There are a few short musical compositions some scholars suggest Leonardo wrote, but it is clear from the artist’s notebooks that he definitely liked to listen to music as he painted.
While Leonardo believed sight to be the most important sense, and, therefore, visual art the highest form of human expression and communication, he ranked sound and music second (above poetry!). Even though he considered painting and the eye supreme, Leonardo believed developing and using all senses was the only way for a person to achieve harmony and the ability to learn and to truly understand the world.
A few scholars speculate that this painting of a musician may be a self-portrait:
Leonardo da Vinci (attr.) Portrait of a Musician (c.1485)
Leonardo also designed an instrument he called the viola organista, which is best described as a cross between a harpsichord and a cello. Leonardo sketched spinning wheels of horsehair gliding over the instrument’s encased strings. See this link to hear what a modern-day construction of it sounds like:
2. Leonardo may have been a vegetarian. The source for that belief is a quote from a contemporary who wrote about Leonardo: “Certain infidels called Guzzarati are so gentle that they do not feed on anything which has blood, nor will they allow anyone to hurt any living thing, like our Leonardo da Vinci.” Leonardo himself never recorded his diet in his notebooks, but he did say this: “If you want to be healthy observe this regime: Do not eat when you have no appetite and dine lightly.
Chew well, and whatever you take into you should be well-cooked and of simple ingredients…. Beware anger and avoid stuffy air….do not sleep at midday… rest your head and keep your mind cheerful.”
3. Leonardo was left-handed, self-educated, and wrote backwards to hide his thoughts. To read his notes required a mirror.
4. He loved puns and word games. He also was a prolific writer, penning humorous parables and fairy-tales, and invented toys:
See # 4, the robot knight: https://www.youtube.com/watch?v=PwOlIGGDVjE
5. Leonardo may be Arab as well as Italian. The illegitimate son of a notary and a young peasant girl, scholars now think his mother Caterina may in fact have been a slave from Istanbul, belonging to Piero Fruosino di Antonio da Vinci and his family. Supporting their research into historical documents related to Leonardo’s lineage is a full print from Leonardo’s left index finger recently discovered on one of his paintings. The fingerprint’s center whorl pattern is common to people of Middle Eastern descent.

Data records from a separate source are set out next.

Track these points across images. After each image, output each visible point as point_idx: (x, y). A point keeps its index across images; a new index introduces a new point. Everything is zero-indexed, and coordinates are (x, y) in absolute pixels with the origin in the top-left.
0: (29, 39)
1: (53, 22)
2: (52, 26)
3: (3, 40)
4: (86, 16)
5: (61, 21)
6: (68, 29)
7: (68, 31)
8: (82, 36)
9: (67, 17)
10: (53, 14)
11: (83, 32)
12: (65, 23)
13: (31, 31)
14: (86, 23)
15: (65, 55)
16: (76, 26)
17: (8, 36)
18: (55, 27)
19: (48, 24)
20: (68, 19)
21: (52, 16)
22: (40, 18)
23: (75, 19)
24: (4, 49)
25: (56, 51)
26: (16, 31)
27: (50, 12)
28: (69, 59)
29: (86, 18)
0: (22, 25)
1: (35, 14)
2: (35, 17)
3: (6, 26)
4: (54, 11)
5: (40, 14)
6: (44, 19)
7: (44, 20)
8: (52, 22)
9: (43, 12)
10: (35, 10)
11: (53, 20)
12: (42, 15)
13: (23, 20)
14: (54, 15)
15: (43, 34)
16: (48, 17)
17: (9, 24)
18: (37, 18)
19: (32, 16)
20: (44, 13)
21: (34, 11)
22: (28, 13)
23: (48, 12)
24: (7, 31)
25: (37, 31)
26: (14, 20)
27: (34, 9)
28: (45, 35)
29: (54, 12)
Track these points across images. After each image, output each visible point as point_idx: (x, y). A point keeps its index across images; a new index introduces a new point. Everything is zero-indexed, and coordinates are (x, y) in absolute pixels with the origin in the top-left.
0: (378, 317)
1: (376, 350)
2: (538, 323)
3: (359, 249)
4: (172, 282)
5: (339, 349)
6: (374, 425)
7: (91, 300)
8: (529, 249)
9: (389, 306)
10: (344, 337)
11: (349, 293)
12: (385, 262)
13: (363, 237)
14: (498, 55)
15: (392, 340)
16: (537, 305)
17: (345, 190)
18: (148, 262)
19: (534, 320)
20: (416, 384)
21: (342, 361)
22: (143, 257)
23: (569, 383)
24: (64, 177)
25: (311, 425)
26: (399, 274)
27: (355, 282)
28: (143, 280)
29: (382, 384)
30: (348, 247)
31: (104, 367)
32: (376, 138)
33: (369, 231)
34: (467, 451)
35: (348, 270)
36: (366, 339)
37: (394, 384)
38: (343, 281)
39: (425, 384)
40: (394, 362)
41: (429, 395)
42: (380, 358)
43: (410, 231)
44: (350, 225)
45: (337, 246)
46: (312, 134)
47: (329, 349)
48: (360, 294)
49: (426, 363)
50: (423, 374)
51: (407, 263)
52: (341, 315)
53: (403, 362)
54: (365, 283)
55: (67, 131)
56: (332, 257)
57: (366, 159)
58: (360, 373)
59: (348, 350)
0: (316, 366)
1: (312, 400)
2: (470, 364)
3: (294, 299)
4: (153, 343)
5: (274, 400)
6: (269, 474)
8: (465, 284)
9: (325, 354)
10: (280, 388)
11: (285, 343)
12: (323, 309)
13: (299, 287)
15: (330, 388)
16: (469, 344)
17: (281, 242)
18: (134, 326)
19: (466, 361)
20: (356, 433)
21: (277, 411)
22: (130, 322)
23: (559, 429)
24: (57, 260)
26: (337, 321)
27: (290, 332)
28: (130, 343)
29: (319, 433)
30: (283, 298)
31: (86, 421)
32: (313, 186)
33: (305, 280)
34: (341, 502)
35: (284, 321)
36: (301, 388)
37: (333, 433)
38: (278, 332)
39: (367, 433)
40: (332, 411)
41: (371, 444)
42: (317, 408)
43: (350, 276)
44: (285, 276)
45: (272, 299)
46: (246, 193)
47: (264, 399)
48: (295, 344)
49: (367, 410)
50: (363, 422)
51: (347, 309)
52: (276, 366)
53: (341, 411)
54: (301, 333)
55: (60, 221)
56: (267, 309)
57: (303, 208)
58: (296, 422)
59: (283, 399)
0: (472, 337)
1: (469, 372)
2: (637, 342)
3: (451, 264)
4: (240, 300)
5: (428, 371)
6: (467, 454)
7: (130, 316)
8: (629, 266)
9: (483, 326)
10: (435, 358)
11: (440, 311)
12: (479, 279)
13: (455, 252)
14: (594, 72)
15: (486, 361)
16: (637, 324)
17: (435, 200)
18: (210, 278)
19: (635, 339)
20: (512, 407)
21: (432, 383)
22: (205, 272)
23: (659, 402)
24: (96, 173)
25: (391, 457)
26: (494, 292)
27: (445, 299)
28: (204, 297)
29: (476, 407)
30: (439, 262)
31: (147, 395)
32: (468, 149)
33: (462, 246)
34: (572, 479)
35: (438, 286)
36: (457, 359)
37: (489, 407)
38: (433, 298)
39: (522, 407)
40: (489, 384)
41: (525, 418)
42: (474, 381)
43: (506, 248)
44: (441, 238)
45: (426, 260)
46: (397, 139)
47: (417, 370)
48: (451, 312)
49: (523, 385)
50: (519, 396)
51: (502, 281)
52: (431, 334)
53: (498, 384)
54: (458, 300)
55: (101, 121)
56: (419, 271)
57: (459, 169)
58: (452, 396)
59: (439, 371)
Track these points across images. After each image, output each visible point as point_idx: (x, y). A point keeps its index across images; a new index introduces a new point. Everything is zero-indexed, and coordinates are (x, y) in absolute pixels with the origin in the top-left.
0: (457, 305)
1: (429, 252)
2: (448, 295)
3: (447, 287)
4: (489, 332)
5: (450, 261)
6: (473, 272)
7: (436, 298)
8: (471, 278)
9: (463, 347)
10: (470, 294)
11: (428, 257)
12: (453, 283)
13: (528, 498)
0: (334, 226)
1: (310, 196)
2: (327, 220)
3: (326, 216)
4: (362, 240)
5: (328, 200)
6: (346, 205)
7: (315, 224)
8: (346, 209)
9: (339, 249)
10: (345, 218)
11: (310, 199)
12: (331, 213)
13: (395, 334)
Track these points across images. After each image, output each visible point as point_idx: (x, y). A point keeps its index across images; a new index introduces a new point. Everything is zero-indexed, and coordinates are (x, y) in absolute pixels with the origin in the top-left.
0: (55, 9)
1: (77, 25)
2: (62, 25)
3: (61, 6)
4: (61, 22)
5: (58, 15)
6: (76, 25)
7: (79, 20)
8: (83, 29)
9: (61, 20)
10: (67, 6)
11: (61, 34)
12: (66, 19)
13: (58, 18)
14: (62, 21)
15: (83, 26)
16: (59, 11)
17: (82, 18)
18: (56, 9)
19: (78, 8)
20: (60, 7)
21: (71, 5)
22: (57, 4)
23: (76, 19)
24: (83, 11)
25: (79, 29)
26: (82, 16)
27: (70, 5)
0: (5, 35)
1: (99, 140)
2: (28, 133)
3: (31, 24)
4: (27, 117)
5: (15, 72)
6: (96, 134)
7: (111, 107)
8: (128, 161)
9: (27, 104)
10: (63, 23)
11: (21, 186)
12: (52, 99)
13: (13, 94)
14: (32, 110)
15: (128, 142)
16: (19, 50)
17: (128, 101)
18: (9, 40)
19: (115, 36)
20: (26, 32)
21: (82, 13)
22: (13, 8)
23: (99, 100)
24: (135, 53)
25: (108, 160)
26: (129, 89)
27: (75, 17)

6. Leonardo may have been the original metrosexual, noted for his carefully maintained hair and beard and salmon-colored dress tunic. His actual sexuality is not conclusively known. Accused of sodomy in 1476, Leonardo was arrested in Florence and may have been imprisoned for what then was deemed illegal love between men. But he also greatly admired and idealized the regenerative power of women and even his Madonna’s are females of agency—laughing, reaching out to the infant Jesus, awash in emotion. Nothing staid or prim about them.